**Instructions to follow**: Word for word, retype the first line of the records and every following line through the one containing "оказались ниже, чем".

**Data in this exercise**:
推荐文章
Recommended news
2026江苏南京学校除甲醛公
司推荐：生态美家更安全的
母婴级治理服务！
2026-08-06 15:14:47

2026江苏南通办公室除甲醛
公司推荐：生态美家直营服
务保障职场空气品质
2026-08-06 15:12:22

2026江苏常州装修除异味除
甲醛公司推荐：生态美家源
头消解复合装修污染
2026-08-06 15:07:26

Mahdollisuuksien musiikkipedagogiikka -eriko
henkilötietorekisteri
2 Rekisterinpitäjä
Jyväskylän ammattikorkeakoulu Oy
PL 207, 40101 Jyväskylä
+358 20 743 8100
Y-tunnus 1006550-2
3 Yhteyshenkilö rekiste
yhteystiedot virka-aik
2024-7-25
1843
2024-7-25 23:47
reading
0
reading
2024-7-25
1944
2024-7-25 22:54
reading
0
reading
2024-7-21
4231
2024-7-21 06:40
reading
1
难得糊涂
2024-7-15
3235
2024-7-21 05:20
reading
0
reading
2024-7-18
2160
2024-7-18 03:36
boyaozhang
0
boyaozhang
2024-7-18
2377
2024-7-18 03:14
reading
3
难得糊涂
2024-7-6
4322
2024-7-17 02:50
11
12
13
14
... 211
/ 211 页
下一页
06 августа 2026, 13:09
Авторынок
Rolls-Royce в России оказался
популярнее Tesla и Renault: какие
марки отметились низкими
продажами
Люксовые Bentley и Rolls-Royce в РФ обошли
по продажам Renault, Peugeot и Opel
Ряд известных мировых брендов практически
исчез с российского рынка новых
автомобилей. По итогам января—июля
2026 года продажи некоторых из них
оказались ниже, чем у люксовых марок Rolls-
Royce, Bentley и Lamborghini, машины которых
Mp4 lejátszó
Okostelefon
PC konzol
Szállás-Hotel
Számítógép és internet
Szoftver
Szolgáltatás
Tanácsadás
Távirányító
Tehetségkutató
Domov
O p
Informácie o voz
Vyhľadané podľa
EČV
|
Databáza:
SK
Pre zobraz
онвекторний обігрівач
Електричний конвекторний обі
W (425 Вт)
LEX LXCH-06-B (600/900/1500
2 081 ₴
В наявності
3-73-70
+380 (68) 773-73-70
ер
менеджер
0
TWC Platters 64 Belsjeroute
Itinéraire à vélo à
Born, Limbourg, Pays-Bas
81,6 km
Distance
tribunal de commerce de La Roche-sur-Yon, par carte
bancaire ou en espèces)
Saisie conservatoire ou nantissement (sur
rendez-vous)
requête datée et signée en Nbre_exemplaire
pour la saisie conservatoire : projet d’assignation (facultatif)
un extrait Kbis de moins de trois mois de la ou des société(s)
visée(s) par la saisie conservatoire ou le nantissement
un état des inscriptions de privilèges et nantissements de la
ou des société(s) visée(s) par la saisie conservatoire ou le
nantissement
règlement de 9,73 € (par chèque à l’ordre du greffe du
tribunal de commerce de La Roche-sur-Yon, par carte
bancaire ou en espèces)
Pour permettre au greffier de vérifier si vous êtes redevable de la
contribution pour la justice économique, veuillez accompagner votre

**Answer to this problem**:
推荐文章
Recommended news
2026江苏南京学校除甲醛公
司推荐：生态美家更安全的
母婴级治理服务！
2026-08-06 15:14:47

2026江苏南通办公室除甲醛
公司推荐：生态美家直营服
务保障职场空气品质
2026-08-06 15:12:22

2026江苏常州装修除异味除
甲醛公司推荐：生态美家源
头消解复合装修污染
2026-08-06 15:07:26

Mahdollisuuksien musiikkipedagogiikka -eriko
henkilötietorekisteri
2 Rekisterinpitäjä
Jyväskylän ammattikorkeakoulu Oy
PL 207, 40101 Jyväskylä
+358 20 743 8100
Y-tunnus 1006550-2
3 Yhteyshenkilö rekiste
yhteystiedot virka-aik
2024-7-25
1843
2024-7-25 23:47
reading
0
reading
2024-7-25
1944
2024-7-25 22:54
reading
0
reading
2024-7-21
4231
2024-7-21 06:40
reading
1
难得糊涂
2024-7-15
3235
2024-7-21 05:20
reading
0
reading
2024-7-18
2160
2024-7-18 03:36
boyaozhang
0
boyaozhang
2024-7-18
2377
2024-7-18 03:14
reading
3
难得糊涂
2024-7-6
4322
2024-7-17 02:50
11
12
13
14
... 211
/ 211 页
下一页
06 августа 2026, 13:09
Авторынок
Rolls-Royce в России оказался
популярнее Tesla и Renault: какие
марки отметились низкими
продажами
Люксовые Bentley и Rolls-Royce в РФ обошли
по продажам Renault, Peugeot и Opel
Ряд известных мировых брендов практически
исчез с российского рынка новых
автомобилей. По итогам января—июля
2026 года продажи некоторых из них
оказались ниже, чем у люксовых марок Rolls-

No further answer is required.